Don't think I could face acupuncture - I don't even want this blood test. Mind Over Mood is in the post I think.

OP posts:
twoisplenty · 25/02/2010 07:57

Reflexology is nice and relaxing. I take your point purplepeony.

Brahms, I wouldn't force yourself to eat more, just concentrate on eating things you like, when you like, but aim for three meals a day, or 6 snacks, whichever feels more comfortable. You do not have to put weight on yet. It will be detrimental because if you push it, you will end up wanting to eat less and feeling frustrated.

Once you start dealing with CBT or counselling etc, you can explore issues which, once done, you will no longer feel the need to control what you eat, you will feel more relaxed around food.

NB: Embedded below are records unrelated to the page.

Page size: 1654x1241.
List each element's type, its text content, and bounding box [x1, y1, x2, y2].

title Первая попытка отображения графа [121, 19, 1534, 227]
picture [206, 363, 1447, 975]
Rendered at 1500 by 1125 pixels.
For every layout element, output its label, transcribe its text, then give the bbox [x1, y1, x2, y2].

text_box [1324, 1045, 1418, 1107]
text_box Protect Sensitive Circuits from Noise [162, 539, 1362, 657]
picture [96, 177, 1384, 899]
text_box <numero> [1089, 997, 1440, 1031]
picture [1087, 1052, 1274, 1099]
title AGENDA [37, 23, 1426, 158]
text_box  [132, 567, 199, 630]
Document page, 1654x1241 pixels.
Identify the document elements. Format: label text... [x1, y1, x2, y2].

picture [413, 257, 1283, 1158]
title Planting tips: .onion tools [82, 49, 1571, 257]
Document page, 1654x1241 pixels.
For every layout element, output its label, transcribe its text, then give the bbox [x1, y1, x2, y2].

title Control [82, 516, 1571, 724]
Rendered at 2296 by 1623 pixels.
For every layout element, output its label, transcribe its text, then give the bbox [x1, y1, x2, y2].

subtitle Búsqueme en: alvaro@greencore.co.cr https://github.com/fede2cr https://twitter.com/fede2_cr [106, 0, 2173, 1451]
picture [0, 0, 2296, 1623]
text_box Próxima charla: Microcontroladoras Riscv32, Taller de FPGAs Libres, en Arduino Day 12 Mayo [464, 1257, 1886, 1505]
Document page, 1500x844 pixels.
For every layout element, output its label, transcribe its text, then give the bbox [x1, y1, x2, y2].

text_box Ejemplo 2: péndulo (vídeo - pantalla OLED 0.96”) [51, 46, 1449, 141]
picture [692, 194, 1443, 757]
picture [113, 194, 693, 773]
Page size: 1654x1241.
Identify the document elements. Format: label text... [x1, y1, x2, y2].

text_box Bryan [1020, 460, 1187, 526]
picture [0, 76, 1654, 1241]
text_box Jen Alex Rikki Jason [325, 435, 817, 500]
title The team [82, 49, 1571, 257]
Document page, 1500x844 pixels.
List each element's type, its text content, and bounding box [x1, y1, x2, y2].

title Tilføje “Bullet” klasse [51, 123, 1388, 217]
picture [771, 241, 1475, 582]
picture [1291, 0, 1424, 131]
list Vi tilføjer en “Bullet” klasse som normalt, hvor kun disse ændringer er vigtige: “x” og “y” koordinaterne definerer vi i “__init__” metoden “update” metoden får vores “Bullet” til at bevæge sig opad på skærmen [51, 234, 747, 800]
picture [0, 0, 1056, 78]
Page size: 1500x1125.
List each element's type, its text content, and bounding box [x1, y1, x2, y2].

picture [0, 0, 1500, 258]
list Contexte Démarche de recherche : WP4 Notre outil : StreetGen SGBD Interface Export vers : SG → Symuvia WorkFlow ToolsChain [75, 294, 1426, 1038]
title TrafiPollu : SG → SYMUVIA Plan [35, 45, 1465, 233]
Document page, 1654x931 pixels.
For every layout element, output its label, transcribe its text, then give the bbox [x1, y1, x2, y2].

And try not to compare your ed with people at death's door. You still have the same thought patterns. You are still struggling. You still want it resolving and to feel better about yourself and food.

purplepeony · 25/02/2010 16:26

Brahms, sorry but you do have an ED- even thinking about the cals and writing what you have just now is not "normal".You can survive on less but that's not the point is it? I did a weight loss thing online as I want to lose about 5lbs and because I am small anyway, the stats said I needed to eat around 800-900 cals a day to lose 2lbs a week. The point I am making is that you should not be obsessing over what you should eat to stay alive- but what you should eat to be a healthy weight.

Why not aim for 6 small meals and graze? Do you like dips, hummus,nuts, dried fruits and easy to nibble foods like that? They are high in cals and nutritious too.